I waited till you were meant to be gone, he says. Go back to the airport.
You can’t leave.
Joe raises his frosty eyebrows.
It can’t last, I say. It switched, so it has to switch back. It’s not so bad.
Joe crosses to the fire door. He shoots back the bolts and swings it open. Sunlight slices across the vast confusion of snow-collapsed roofs. In the distance, the toppled London Eye looks more like an ear.
Not so bad? he says.
Could be worse.
Joe laughs. It will be worse, and you’re too scared to move. Did you ever hear about how to boil a frog?
How to what?
Boil a frog. You take a frog, and put him in a pot of boiling water, and he jumps right out. But you put him in cold water and turn up the heat, nice and slow? He stays until he is cooked.
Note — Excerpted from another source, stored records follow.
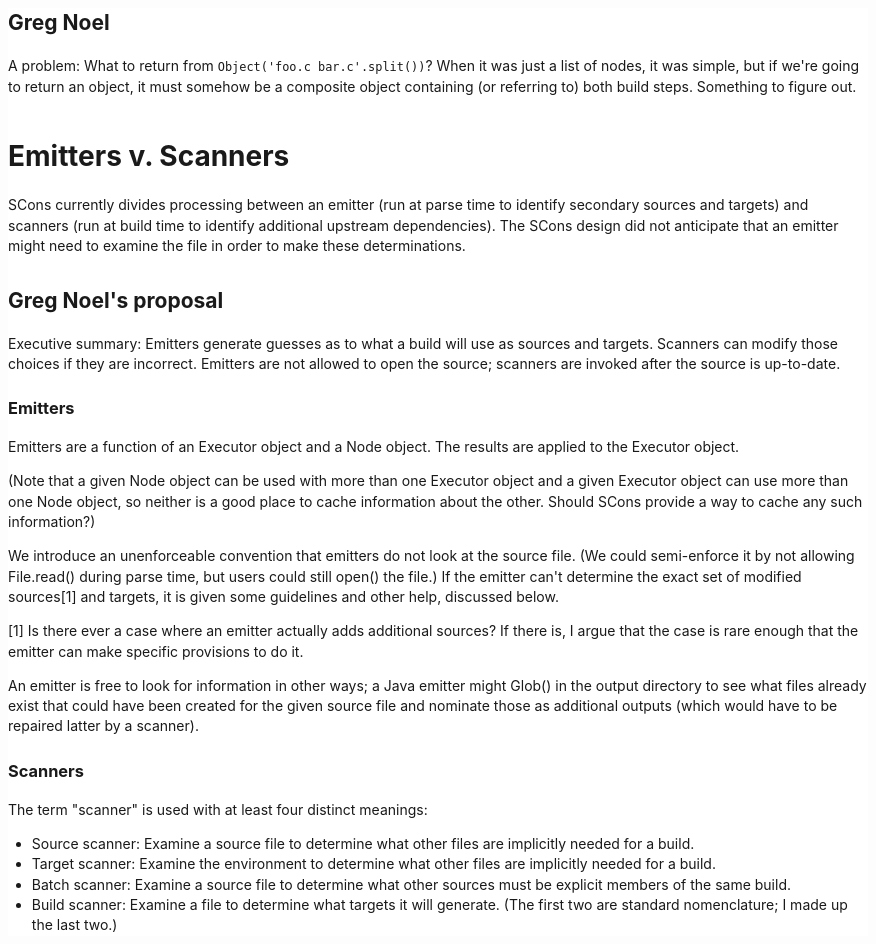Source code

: 
## Greg Noel

A problem: What to return from `Object('foo.c bar.c'.split())`?  When it was just a list of nodes, it was simple, but if we're going to return an object, it must somehow be a composite object containing (or referring to) both build steps.  Something to figure out. 

<a name="emit-v-scan"></a> 
# Emitters v. Scanners

SCons currently divides processing between an emitter (run at parse time to identify secondary sources and targets) and scanners (run at build time to identify additional upstream dependencies).  The SCons design did not anticipate that an emitter might need to examine the file in order to make these determinations. 


## Greg Noel's proposal

Executive summary: Emitters generate guesses as to what a build will use as sources and targets.  Scanners can modify those choices if they are incorrect.  Emitters are not allowed to open the source; scanners are invoked after the source is up-to-date. 


### Emitters

Emitters are a function of an Executor object and a Node object.  The results are applied to the Executor object. 

(Note that a given Node object can be used with more than one Executor object and a given Executor object can use more than one Node object, so neither is a good place to cache information about the other.  Should SCons provide a way to cache any such information?) 

We introduce an unenforceable convention that emitters do not look at the source file.  (We could semi-enforce it by not allowing File.read() during parse time, but users could still open() the file.) If the emitter can't determine the exact set of modified sources[1] and targets, it is given some guidelines and other help, discussed below. 

[1] Is there ever a case where an emitter actually adds additional sources?  If there is, I argue that the case is rare enough that the emitter can make specific provisions to do it. 

An emitter is free to look for information in other ways; a Java emitter might Glob() in the output directory to see what files already exist that could have been created for the given source file and nominate those as additional outputs (which would have to be repaired latter by a scanner). 


### Scanners

The term "scanner" is used with at least four distinct meanings: 

* Source scanner: Examine a source file to determine what other files are implicitly needed for a build. 
* Target scanner: Examine the environment to determine what other files are implicitly needed for a build. 
* Batch scanner: Examine a source file to determine what other sources must be explicit members of the same build. 
* Build scanner: Examine a file to determine what targets it will generate. 
(The first two are standard nomenclature; I made up the last two.)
The old geezer’s lost his mind.
He gestures to the fire escape. I’ve put it off long enough, he says. Sometimes you just know when it’s time to jump.
What, out the fire escape?
A metaphor, George. I’m going to Laos.
When? I ask.
Joe checks the time on his phone. Soon.
Today?
Umi’s already shut most of this down. We weld the doors shut, and if things get better like you say, we’ll come back.
You’re just abandoning all this?
Joe looks pained. What can I do? We’ve abandoned the whole country. I lock up, and I hope.